I would have preferred to hear for myself the leaked recording of the hour-long internal security briefing—the first of a series Apple plans to host for employees—that fell into William Turton’s hands, but his four-part report offers plenty of clues.
- Exhibit No. 1 of Apple’s “biggest leaks”—iPhone enclosures stolen from factories in China—are photos of an iPhone 5 that Gurman, still in high school, snagged and posted on 9to5Mac four months before the phone’s official reveal.
- Evidence of the success of the crackdown on stolen enclosures—which fell from 387 in 2014 to 4 in 2016—was a gleeful account of John Gruber’s blog post about the lack of WWDC 2017 scoops in Gurman’s reporting for Bloomberg. “Even [Gruber] was like ‘Yeah, you got nothing.'”
- The description of how a recently busted Apple employee (“For the employee, maybe it feels like an accident. For the blogger, it feels like they are working a relationship”) matches pretty closely Gurman’s own description how he works a source (from a 2016 Q&A):
Q: How did you develop your sources with Apple?
A: It’s all about being personable and showing a track record, trustworthiness, and basically “knowing what I’m doing.”
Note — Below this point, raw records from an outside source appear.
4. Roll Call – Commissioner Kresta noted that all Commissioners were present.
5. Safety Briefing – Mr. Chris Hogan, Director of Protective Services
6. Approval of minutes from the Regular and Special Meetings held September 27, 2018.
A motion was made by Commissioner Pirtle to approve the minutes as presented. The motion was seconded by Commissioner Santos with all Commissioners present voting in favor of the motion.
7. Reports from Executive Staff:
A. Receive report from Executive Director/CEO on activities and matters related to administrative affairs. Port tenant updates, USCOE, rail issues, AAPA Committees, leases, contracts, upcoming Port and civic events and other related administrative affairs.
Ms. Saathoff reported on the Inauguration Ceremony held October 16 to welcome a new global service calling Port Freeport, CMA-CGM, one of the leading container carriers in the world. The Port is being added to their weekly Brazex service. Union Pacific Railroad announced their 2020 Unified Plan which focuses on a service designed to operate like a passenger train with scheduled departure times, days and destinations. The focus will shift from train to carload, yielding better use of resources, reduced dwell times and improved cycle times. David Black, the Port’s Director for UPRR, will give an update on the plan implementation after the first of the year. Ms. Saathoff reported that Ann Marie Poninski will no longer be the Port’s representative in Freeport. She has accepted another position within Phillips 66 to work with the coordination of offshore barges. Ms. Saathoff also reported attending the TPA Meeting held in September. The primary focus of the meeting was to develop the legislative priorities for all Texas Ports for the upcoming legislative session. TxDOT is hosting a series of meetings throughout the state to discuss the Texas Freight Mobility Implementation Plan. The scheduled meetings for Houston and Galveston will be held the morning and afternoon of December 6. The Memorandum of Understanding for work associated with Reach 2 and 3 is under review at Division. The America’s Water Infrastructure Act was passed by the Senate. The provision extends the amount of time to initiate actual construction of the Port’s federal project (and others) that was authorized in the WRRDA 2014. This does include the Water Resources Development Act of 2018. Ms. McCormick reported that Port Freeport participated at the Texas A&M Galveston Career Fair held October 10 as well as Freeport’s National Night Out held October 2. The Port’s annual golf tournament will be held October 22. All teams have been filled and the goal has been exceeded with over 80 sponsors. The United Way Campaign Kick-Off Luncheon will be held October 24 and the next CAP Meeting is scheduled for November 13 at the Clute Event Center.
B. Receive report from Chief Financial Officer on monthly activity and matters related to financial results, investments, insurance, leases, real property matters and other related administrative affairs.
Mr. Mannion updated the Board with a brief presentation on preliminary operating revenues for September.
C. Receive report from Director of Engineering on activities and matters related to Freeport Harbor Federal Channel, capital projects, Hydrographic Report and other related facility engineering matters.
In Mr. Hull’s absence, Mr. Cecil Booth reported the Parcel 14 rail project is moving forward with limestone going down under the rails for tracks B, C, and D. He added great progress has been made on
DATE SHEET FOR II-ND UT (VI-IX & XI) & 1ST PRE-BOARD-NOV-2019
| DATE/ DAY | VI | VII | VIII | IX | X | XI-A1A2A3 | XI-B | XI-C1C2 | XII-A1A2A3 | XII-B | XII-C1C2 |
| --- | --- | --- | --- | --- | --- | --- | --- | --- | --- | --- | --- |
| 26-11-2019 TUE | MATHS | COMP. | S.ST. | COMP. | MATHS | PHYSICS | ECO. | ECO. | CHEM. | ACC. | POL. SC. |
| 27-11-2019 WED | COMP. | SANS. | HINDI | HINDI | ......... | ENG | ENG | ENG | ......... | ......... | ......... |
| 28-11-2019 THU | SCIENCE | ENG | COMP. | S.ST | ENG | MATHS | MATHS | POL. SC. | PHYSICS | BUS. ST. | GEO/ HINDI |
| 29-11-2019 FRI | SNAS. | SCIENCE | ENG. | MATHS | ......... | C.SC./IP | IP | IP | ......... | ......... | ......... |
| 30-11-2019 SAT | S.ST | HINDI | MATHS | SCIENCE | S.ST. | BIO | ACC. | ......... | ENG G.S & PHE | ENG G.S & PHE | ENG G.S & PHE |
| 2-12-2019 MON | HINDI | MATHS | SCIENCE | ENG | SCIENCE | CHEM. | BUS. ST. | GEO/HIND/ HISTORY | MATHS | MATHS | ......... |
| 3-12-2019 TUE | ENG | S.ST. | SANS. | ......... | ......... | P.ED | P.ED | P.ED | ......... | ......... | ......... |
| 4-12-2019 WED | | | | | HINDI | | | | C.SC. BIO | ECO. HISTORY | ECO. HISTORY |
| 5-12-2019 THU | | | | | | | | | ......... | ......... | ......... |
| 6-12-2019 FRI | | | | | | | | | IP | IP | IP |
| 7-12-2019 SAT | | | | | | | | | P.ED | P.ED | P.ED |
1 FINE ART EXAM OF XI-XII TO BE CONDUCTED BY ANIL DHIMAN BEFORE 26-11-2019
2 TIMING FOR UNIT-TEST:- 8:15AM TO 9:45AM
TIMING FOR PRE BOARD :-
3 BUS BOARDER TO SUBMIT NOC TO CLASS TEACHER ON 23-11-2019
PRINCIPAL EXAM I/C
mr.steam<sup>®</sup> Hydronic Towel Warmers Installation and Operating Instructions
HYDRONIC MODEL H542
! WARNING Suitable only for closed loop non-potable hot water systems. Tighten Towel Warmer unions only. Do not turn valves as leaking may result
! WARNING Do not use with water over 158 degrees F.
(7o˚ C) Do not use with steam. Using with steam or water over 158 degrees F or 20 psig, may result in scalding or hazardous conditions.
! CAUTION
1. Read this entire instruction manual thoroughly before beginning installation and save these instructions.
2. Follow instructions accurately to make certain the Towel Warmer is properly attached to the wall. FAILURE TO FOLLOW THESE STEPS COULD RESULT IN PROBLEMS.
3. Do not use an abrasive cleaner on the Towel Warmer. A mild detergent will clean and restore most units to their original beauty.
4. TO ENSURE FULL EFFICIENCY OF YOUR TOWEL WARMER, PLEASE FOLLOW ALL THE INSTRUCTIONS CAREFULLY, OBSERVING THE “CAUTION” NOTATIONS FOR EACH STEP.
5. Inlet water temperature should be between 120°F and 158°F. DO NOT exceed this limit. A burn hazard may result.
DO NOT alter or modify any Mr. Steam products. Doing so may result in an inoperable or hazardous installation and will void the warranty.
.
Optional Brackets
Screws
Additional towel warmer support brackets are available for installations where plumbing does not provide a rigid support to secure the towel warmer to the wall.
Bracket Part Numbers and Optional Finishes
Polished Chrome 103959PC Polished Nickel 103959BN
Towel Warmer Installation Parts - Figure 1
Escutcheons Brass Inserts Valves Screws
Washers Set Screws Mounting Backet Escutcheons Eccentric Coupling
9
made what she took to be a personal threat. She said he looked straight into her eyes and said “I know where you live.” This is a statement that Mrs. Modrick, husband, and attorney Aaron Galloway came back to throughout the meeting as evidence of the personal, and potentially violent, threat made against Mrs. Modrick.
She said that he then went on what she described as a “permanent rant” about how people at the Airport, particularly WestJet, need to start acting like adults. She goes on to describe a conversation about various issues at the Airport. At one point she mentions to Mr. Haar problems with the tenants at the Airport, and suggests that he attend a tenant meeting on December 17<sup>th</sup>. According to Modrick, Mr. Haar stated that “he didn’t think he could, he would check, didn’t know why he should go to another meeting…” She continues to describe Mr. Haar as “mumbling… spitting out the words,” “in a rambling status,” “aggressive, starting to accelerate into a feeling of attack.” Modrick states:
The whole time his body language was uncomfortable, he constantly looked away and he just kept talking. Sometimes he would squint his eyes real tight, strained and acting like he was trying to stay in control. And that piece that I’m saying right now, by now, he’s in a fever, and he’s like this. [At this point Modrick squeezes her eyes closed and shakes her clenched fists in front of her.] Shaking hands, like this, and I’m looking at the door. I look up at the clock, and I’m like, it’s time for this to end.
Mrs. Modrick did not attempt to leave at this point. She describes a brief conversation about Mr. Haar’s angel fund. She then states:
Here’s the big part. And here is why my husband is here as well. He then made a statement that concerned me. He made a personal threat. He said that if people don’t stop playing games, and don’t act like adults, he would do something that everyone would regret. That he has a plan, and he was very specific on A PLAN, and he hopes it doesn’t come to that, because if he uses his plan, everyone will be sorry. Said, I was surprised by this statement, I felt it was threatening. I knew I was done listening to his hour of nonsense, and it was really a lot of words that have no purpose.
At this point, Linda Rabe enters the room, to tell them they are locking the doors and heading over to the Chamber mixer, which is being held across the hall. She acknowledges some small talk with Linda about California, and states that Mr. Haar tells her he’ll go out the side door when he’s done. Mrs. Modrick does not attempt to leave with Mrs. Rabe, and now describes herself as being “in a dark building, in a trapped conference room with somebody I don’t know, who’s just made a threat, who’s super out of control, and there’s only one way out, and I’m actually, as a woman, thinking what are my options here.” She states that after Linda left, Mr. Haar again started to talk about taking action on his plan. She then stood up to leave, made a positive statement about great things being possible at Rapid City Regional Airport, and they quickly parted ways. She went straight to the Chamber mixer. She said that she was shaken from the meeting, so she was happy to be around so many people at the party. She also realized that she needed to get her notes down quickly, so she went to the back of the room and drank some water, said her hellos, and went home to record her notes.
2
Q: This is a company that’s known to be tight-lipped. How did you build the trust of people inside the company?
A: Over time, developing relationships.
I asked Gurman whether he was aware that Apple had put a team of former NSA spies and FBI agents on his tail. He declined to respond on the record.
But someone slipped me a link to a 2009 Gizmodo article that describes how Apple hunted down leaks in the Steve Jobs era:
“Apple has these moles working everywhere, especially in departments where leaks are suspected. Management is not aware of them,” he told me, “once they suspect a leak, the special forces—as we call them—will walk in the office at any hour, especially in the mornings. They will contact whoever was the most senior manager in the building, and ask them to coordinate the operation.”
The operation… is not anything special. It is not one of a kind event. It’s just a normal practice, and the process is pretty simple: The manager will instruct all employees to stay at their desks, telling them what to do and what to expect at any given time. The Apple Gestapo never handles the communication. They are there, present, supervising the supervisors, making sure everything goes as planned.
All cellphones are then taken… They back up everything and go through all the other phones’ text messages and pictures. If you have porn in your phone, they will see it. If you have text messages to your spouse, lover, or Tiger Woods, they will see them, too. Just like that. No privacy, no limits.
While all this is happening, the employees are ordered to activate the screensaver on their computers, so the special forces are sure there are no chats happening between employees or with the exterior. They are told not to speak, text or call one other when the lockdown is happening: “It is like a gag order, and if the employee does not want to participate, they are basically asked to leave and never come back.
It sounds like Apple’s security operatives in Tim Cook’s “doubling-down-on-security” regime are more sophisticated and less ham-fisted than they were under Steve Jobs. At least no one in The Outline called them, as Gizmodo did, “the Gestapo.”
If you don’t have time for Turton’s four-part piece in The Outline, the podcast that accompanies it is a fine substitute.